-- BEGIN Page extract --
We are all familiar with the expression “Nice guys finish last”.
The basic idea is that if you’re a nice person, working to avoid conflict and make other people happy as well as yourself, that the people without such concerns will kick and elbow their way past you, leaving them in the dust.
In short, if you want to get ahead you have to step on toes, break hearts and ruthlessly cut dead weight.
This expression is especially popular when it comes to the law. Everyone is about drawing boundaries, defining what their rights are and preparing, if needed to defend them to the hilt.
But is that really the best way? There’s a big difference between being a nice guy and being doormat. Just because you can resolve conflicts with a smile and a (virtual) handshake doesn’t mean you’re going to finish last.
In fact, there are many reasons that you’re going to come out ahead if you are a nice guy and show a little kindness online, even to your supposed enemies.
There are many reasons for that, but here are five major ones to consider.
1. You Save on Legal Bills
This one is pretty obvious. If you use the law as a club and threaten people who do things you don’t like, eventually you’re more likely to either be forced to sue or, even worse, get sued.
Even if you’re completely within your rights and win the case handily, you can spend thousands of dollars dealing with it and wait years for a resolution.
-- END Page extract --
-- BEGIN Record excerpts --
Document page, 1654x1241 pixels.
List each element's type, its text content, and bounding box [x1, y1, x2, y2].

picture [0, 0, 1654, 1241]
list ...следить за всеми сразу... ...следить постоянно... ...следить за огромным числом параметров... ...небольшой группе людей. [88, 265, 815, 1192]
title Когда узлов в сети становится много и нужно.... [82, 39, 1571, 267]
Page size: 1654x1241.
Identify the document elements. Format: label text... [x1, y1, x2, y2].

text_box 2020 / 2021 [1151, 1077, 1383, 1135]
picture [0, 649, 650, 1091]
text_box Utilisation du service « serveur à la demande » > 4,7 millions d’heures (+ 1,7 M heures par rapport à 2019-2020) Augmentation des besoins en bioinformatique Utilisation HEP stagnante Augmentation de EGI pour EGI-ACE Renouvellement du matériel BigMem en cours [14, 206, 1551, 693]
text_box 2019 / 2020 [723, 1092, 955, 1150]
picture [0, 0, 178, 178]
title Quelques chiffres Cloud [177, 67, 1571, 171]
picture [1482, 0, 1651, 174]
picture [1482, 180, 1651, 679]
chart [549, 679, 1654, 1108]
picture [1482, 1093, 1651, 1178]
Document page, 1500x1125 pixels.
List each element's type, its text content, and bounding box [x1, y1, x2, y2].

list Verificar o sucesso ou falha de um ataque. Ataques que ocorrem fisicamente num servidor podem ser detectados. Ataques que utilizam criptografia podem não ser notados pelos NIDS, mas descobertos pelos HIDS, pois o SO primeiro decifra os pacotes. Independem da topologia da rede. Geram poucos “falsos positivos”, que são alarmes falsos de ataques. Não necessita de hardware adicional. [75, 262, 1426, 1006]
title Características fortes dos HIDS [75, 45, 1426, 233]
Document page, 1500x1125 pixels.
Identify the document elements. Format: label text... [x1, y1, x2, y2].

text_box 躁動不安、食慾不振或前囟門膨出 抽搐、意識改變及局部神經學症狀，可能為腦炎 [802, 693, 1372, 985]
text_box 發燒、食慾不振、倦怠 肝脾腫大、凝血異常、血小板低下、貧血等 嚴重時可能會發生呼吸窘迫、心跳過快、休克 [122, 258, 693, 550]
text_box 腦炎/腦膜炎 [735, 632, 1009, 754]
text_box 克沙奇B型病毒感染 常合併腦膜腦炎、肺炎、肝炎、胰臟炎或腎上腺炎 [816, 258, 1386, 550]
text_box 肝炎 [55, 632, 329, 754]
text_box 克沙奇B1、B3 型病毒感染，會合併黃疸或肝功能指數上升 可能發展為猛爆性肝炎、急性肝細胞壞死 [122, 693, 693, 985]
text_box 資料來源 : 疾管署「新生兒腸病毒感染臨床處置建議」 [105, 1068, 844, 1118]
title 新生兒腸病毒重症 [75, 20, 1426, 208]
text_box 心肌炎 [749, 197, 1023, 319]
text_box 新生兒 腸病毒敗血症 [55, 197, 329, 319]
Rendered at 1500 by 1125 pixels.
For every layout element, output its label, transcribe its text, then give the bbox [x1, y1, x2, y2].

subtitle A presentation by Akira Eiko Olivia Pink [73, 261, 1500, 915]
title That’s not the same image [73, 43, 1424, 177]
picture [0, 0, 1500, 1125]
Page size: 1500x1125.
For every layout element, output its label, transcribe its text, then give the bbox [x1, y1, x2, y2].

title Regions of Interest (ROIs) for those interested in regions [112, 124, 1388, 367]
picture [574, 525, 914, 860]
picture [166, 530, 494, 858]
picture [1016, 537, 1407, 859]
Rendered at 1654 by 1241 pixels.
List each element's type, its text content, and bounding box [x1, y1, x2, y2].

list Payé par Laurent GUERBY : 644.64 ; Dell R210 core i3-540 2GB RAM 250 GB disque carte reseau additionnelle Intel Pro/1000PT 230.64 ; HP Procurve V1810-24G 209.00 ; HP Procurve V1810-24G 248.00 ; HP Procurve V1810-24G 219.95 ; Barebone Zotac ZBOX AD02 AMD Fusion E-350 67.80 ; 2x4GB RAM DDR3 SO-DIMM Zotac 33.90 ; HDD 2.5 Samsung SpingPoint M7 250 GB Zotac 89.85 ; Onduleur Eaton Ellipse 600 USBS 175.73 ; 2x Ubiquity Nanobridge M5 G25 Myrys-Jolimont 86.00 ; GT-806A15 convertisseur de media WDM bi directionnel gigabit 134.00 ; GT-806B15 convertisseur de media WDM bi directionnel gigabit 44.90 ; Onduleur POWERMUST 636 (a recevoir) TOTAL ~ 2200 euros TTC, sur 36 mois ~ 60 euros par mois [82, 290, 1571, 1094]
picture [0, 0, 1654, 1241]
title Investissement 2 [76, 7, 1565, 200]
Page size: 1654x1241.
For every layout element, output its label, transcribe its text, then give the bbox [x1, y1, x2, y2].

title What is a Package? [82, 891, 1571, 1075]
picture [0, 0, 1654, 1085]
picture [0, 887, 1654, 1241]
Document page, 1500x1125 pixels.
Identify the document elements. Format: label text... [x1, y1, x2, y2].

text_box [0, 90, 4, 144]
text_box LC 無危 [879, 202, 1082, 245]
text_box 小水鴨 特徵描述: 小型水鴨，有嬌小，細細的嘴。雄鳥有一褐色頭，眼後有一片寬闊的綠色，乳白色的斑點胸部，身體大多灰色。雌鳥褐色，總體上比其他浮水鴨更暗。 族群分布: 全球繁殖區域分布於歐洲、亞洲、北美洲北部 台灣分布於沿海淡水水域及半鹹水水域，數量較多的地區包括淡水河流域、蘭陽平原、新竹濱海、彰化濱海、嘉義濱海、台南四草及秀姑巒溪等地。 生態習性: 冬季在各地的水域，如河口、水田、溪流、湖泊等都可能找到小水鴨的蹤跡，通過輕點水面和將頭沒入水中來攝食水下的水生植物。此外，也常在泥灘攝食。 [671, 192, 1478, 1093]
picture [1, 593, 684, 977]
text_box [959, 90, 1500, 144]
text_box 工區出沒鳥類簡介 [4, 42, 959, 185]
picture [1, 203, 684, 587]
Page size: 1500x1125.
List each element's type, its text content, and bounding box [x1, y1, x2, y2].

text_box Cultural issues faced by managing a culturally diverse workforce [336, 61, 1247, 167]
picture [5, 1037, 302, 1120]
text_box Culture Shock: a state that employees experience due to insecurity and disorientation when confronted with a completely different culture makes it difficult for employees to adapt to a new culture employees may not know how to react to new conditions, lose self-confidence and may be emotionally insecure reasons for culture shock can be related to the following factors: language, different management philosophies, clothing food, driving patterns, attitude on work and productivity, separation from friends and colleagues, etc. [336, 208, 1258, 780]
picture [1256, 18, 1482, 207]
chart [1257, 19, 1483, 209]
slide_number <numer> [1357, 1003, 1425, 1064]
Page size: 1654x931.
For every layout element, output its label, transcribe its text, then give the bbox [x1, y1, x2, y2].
-- END Record excerpts --
- _Task list_
1) Answer these questions from the article on nice guys and the law:
(a) What expression does the article open with?
(b) In what area does it say the expression is especially popular?
(c) How long might someone wait for a resolution, even after winning a case?
2) Write a continuation of the article on nice guys and the law, picking up right after its last sentence.
The items play no part in any of this.

- _Per-task answers_
1)
(a) "Nice guys finish last."
(b) The law.
(c) Years.

2)
In short, the legal system, even at its best, is a long, convoluted and expensive process that you would be wise to avoid if you can. It’s sometimes necessary, but usually it isn’t and it’s rarely worthwhile.
2. You Make New Friends
There’s another cliche about attracting more flies with honey and it’s very true.
When you have a disagreement with someone, digging in and preparing to defend your position rarely does anything but cause the other side to do the same.
But while that may be fine if you don’t want that person in your life, the truth is that not everyone you have a disagreement with, even a serious one, is necessarily a jerk. If that were true, all marriages would be amazingly short.
If you take the time to try and resolve the conflict peacefully, without yelling, threats or legal action, you might learn that they aren’t a bad person at all and resolving the dispute might be the start of a friendship, partnership or, in my case, the signing of a new client.
In short, if you give people a chance, they might surprise you and that can lead to some great things.
3. You’ll Be More Productive
Fighting takes a lot of energy and focus. While sometimes it makes sense to go to war, battles and disagreements drain your energy, focus and time. Every second you spend in a shouting match, threatening legal action or arguing about whatever it is that got you upset is time you’re not spending doing something productive.
Whether you’re writing a novel, building up your blog, promoting your business or just spending time with your family, the things that make you and your life richer aren’t going to be found in most fights.
Standing up for what you believe in is one thing, but you have to pick your battles and prioritize what you go to war over because your time on the front lines is time away from everything else.
4. You’ll Be a Wiser Person
It’s often said that a smart person is one who can hold two or more opposing viewpoints in their head at the same time without going insane.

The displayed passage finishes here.